Just because small events like Brexit crop up does not mean the UK is going to slow down its drive for Fintech relevance and dominance.
This week the Financial Conduct Authority (FCA) and the Korean Financial Services Commission (FSC) signed a “regulatory cooperation agreement”. This new agreement or “Fintech Bridge” will enable the regulators to share information about financial services innovations in their respective markets, including emerging trends and regulatory issues while working to reduce barriers to entry all around. The FCA previously inked a similar agreement with Singapore, an emerging Fintech hub.
— FCA (@TheFCA) July 22, 2016
This FinTech Bridge will make it easier for both the UK and the Republic of Korea to invest in Fintech. Both countries will seek the ability to access each other’s Fintech firms and to facilitate expansion into each other’s markets.
The new Chancellor of the Exchequer, Philip Hammond, explained;
“The newly established FinTech bridge between the UK and the Republic of Korea is an important step for one of this country’s most exciting industries. The government is determined to help the UK FinTech sector to innovate and grow and to ensure that Britain remains the location of choice for FinTech start-ups.”

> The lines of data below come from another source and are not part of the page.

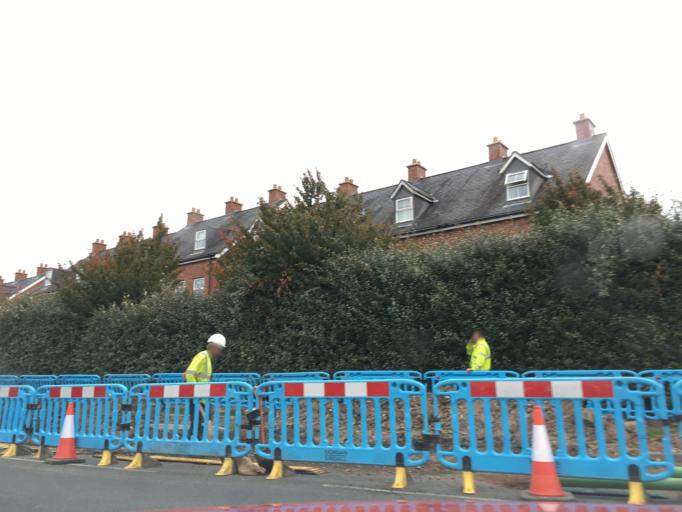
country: GB
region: England
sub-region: Gloucestershire
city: Stonehouse
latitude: 51.7519
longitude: -2.2830
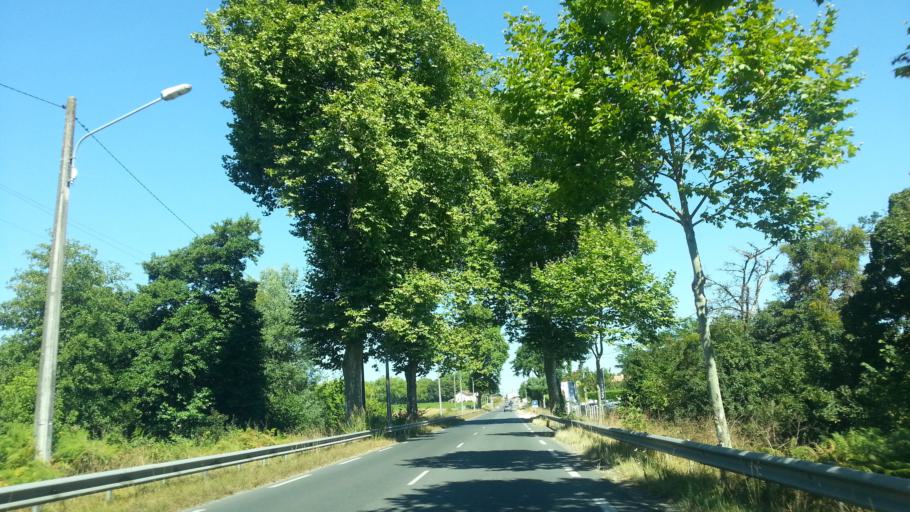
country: FR
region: Aquitaine
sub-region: Departement de la Gironde
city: Cadaujac
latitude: 44.7423
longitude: -0.5411
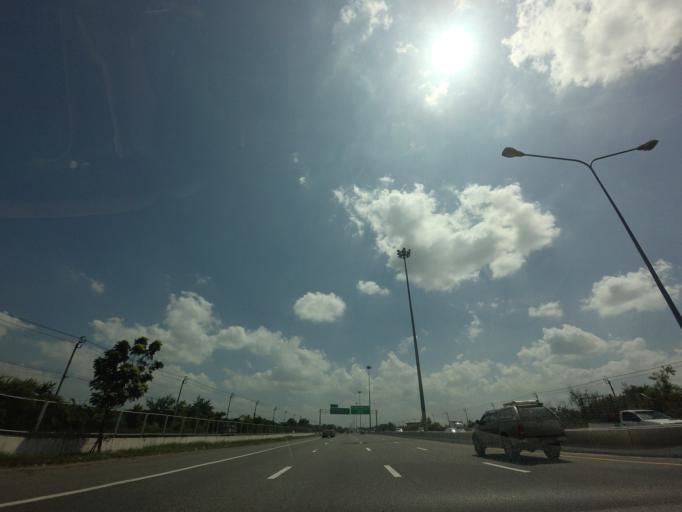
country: TH
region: Bangkok
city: Lat Krabang
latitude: 13.7216
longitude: 100.8146
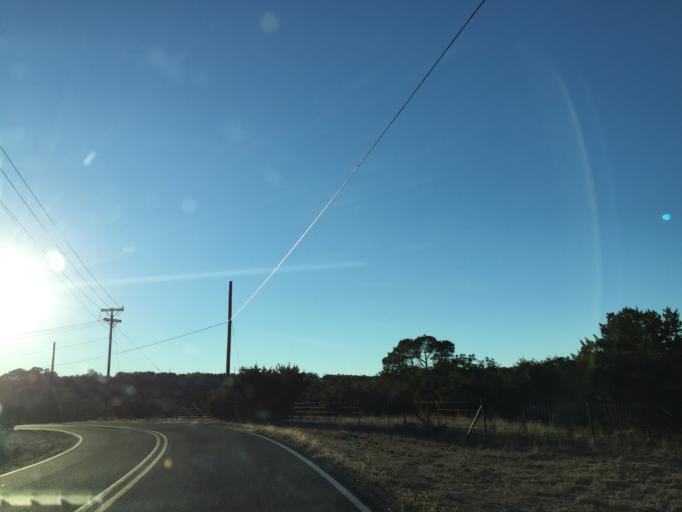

Hammond was joined by Andrew Baily, Chief Executive of the FCA in his accolades. Bailey called these types of agreements absolutely vital to the UK:
‘The UK attracts innovators from around the world and as a result we need to continue our support in this fast moving sector. These Co-operation Agreements are absolutely vital in fostering an environment of FinTech innovation on a global scale. We look forward to working closely with the FSC on our efforts to promote innovation in our respective markets.’
Korea has been a bit slow in the Fintech / alternative finance sector. But that has started to change. The government has been focusing more resources on Fintech overall – and the importance to the region. This past May, the FSC hosted a Fintech event with the French at the Embassy in Korea. Fintech is viewed as a vital part of their financial reform.
Chairman Yim Jong-yong of the FSC delivered a subtle compliment to the Brits and the role regulation has played in fostering a robust Fintech sector;
“Although Korea is a relative newcomer to FinTech, we have been focusing on developing a regulatory environment that supports rapid growth of the sector. The Fintech Bridge with the UK, which is a pioneer of the industry, will enable Korea to more easily identify and adopt regulatory best practice. It is another step in strengthening the strong financial relationship between Korea and the UK.”
If there was any question as to whether or not new leadership at the FCA meant a lessening of commitment to UK leadership in the Fintech space. The FCA stated the Fintech Bridge is indicative of its commitment to support Fintech “as it continues to go from strength to strength.”
The FCA states that over 60,000 people are employed in UK Fintech generating in excess of £6.6 billion in revenue each year.